Can a spoonful of dirt transmit a miracle of healing? To the more than 40,000 people who make a pilgrimage to El Santuario de Chimayó every year, miraculous recoveries in both body and mind have shown again and again that it can — whether by the power of the divine or the power of faith and belief.
Located in a high and remote valley northeast of Santa Fe, Chimayó has been considered a sacred site for centuries. The native Tewa Indians considered the fertile valley sacred because of a spring that bubbled from the ground in the surrounding hills; the Spanish settled here in the 1600s for the same reason. But when Don Bernardo Abeyta, a member of a local Catholic brotherhood, followed a mysterious dancing light down to the river, everything changed. Here’s how the wonderful story goes:
The light appeared to be coming out of the dirt itself, so Abeyta began digging, and eventually uncovered a six-foot-tall wooden crucifix featuring a dramatic, dark-skinned Christ. Abeyta called others to see the crucifix, and together they organized a procession to carry the heavy statue to the parish church in Santa Cruz, eight miles away, where they installed it in the altar.
Except the next morning it was gone. When they looked for it, they found it back in the same spot on the riverbank where it was originally found. A second time it was brought to the church — and a second time it mysteriously migrated back to its spot of origin. When this happened a third time, the diocese got the message and a small chapel was built in Chimayó to house the statue. The current Santuario was built in 1814.
War, though, was what truly created the Chimayó pilgrimmage as it exists today. During WWI, terrified New Mexican boys huddled in the trenches made a prayerful promise that if they returned alive, they would make a pilgrimage of gratitude to Chimayó. Since then, through the second World War, the Korean War, Vietnam, Iraq and Afghanistan, servicemen and women and their frightened families have come to Chimayó to pray for — and give thanks for — their safe return.
New Mexico has the honor of contributing more young people to the armed services than any other state, and today, an entire wall of the antechamber is papered with photos of young soldiers. Many of them are accompanied by heartfelt notes from parents, spouses and siblings requesting divine intervention and protection.

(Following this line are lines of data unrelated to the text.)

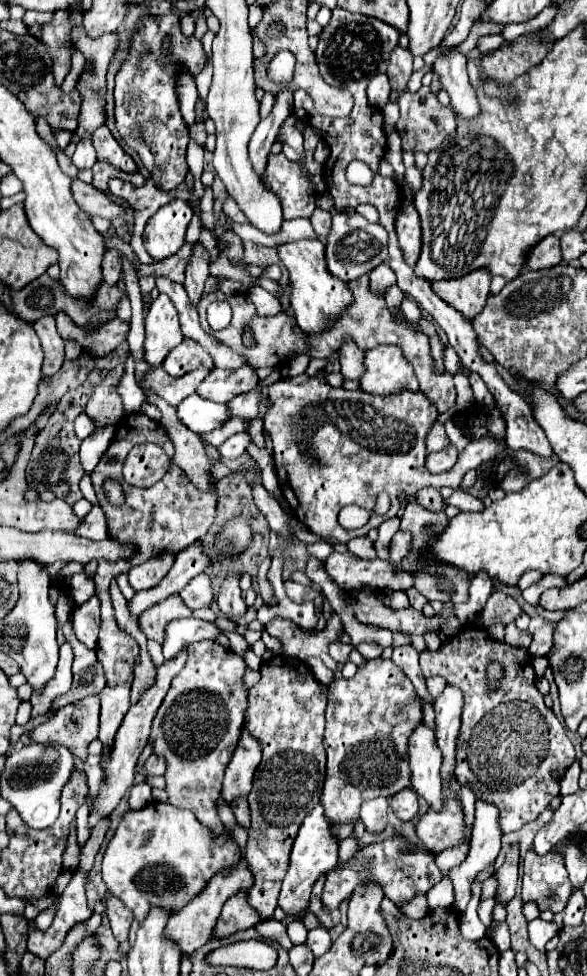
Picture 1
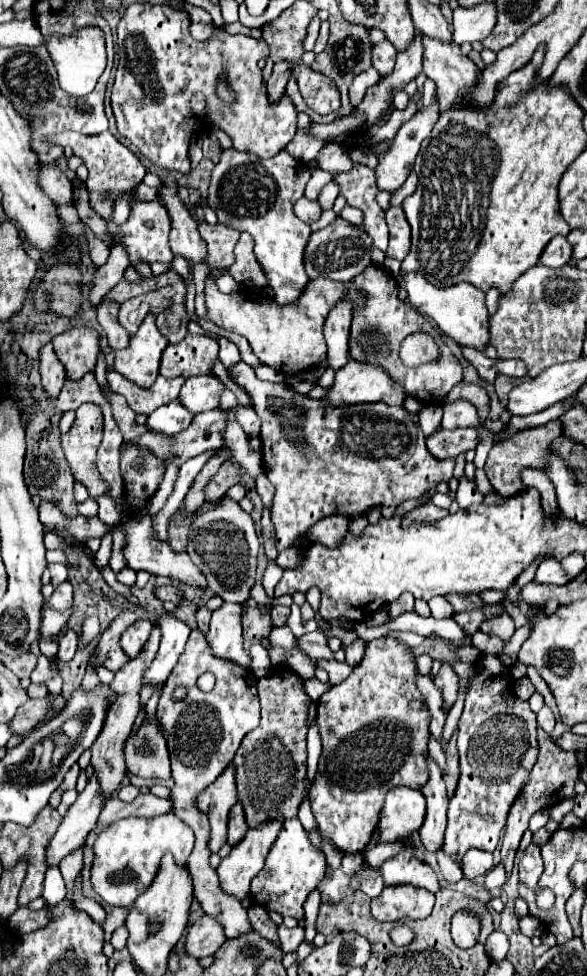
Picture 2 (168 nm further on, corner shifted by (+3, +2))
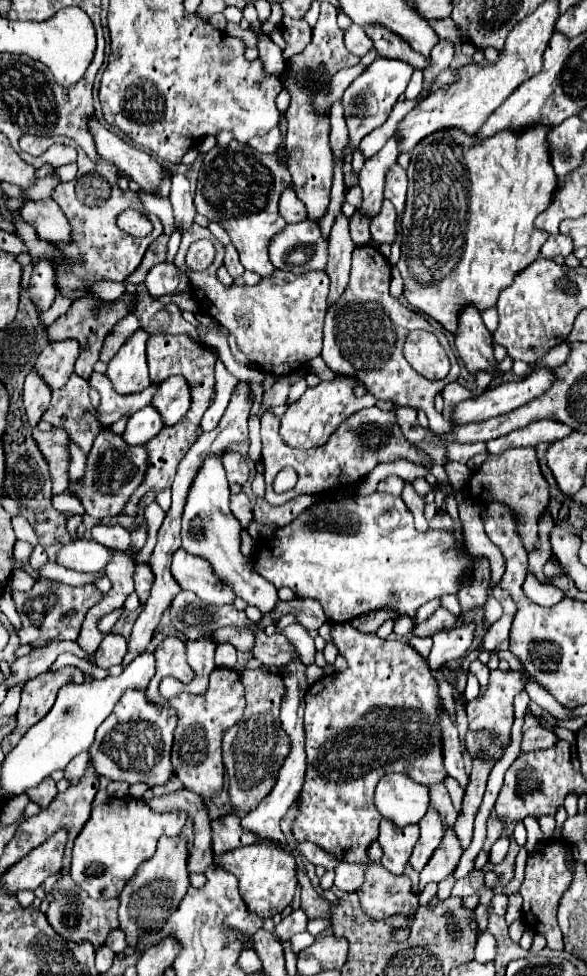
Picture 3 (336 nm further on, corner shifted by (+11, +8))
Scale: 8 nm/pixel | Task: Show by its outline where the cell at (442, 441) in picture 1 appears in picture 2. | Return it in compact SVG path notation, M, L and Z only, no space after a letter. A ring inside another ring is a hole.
M428 404L428 406L424 406L424 408L420 410L418 416L420 416L420 422L418 422L418 424L420 424L424 436L430 436L430 434L434 434L434 432L438 430L438 426L440 426L442 408Z

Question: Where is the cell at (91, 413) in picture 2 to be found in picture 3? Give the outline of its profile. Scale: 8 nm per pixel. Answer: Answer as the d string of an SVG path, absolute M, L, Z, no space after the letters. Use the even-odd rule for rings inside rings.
M34 428L36 442L50 464L52 490L60 494L68 488L68 466L70 466L70 436L64 428L52 428L50 432L40 432Z

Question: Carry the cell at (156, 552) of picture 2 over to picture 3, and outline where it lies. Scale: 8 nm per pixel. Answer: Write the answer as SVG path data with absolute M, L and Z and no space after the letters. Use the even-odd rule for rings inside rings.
M184 550L174 552L170 572L182 590L194 592L198 598L202 598L208 604L224 606L224 604L232 604L236 598L232 590L228 590L212 574L212 566L208 566L208 562L192 554L184 554Z

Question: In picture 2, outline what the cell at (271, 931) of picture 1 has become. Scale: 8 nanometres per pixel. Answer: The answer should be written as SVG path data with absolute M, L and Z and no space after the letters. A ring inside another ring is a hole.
M280 924L278 934L280 934L280 942L282 942L282 952L294 952L304 940L304 928L302 926L296 926L290 930L284 924Z

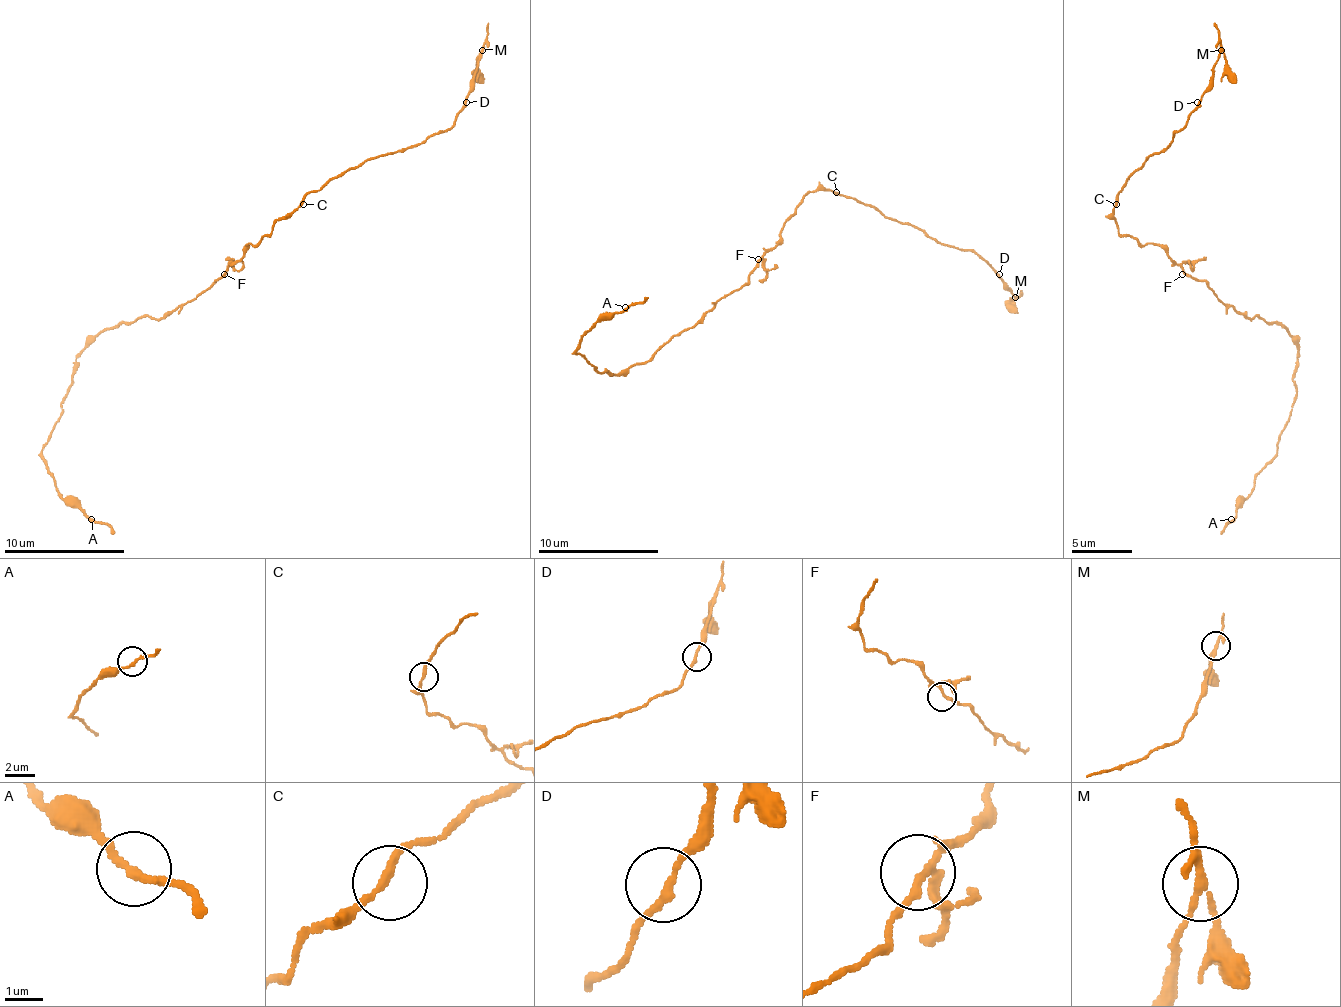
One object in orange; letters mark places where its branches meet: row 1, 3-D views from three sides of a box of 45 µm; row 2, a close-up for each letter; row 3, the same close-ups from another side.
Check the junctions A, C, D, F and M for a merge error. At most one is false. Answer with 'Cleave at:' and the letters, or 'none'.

How did Chimayó’s dirt, dug from a small well known as El Posito, come to be considered healing? The connection was never made completely clear to me. But why wouldn’t dirt from which a statue miraculously emerged have divine powers? The dirt itself, a reddish soft powdery dust, is dug with a child’s playground shovel from an unprepossessing hole in a closet-sized room. And church staff are quite open about the fact that the dirt visitors dig up is no longer original dirt from the chapel — it’s carried in by the bucketful to replenish the supply every night. And yet every year tens of thousands of visitors, of all ages and every faith, visit Chimayó to pray for health, taking home baggies and vials of the dirt to distribute amongst their loved ones.
It occurs to me, looking around the shrine, that here at Chimayó is an expression of our deepest fears and sorrows. What shakes us more deeply than the illness or loss of a child, parent, friend or animal companion?Within the anteroom is an enclosed shrine honoring Santo Niño de Atocha, an embodiment of the infant Jesus. He is surrounded by baby shoes of all kinds, from hand-knit booties to miniature high top tennies, a traditional gift of supplication to El Niño. The walls of the shrine are papered with pleas for intercession on behalf of sick children, prayers for those who have died, and expressions of gratitude for children restored to health.
I can barely look at first, but then I begin to peer closely and carefully at each tiny photo and name, feeling the force of the love of the mother or father who placed it here. And it occurs to me that this may be the most powerful force of all: The love we have for our children, our other family members and friends, the strength of our desire to see them live long healthy lives.
And yes, I too brought home Chimayó dirt – as much as I could take without seeming greedy.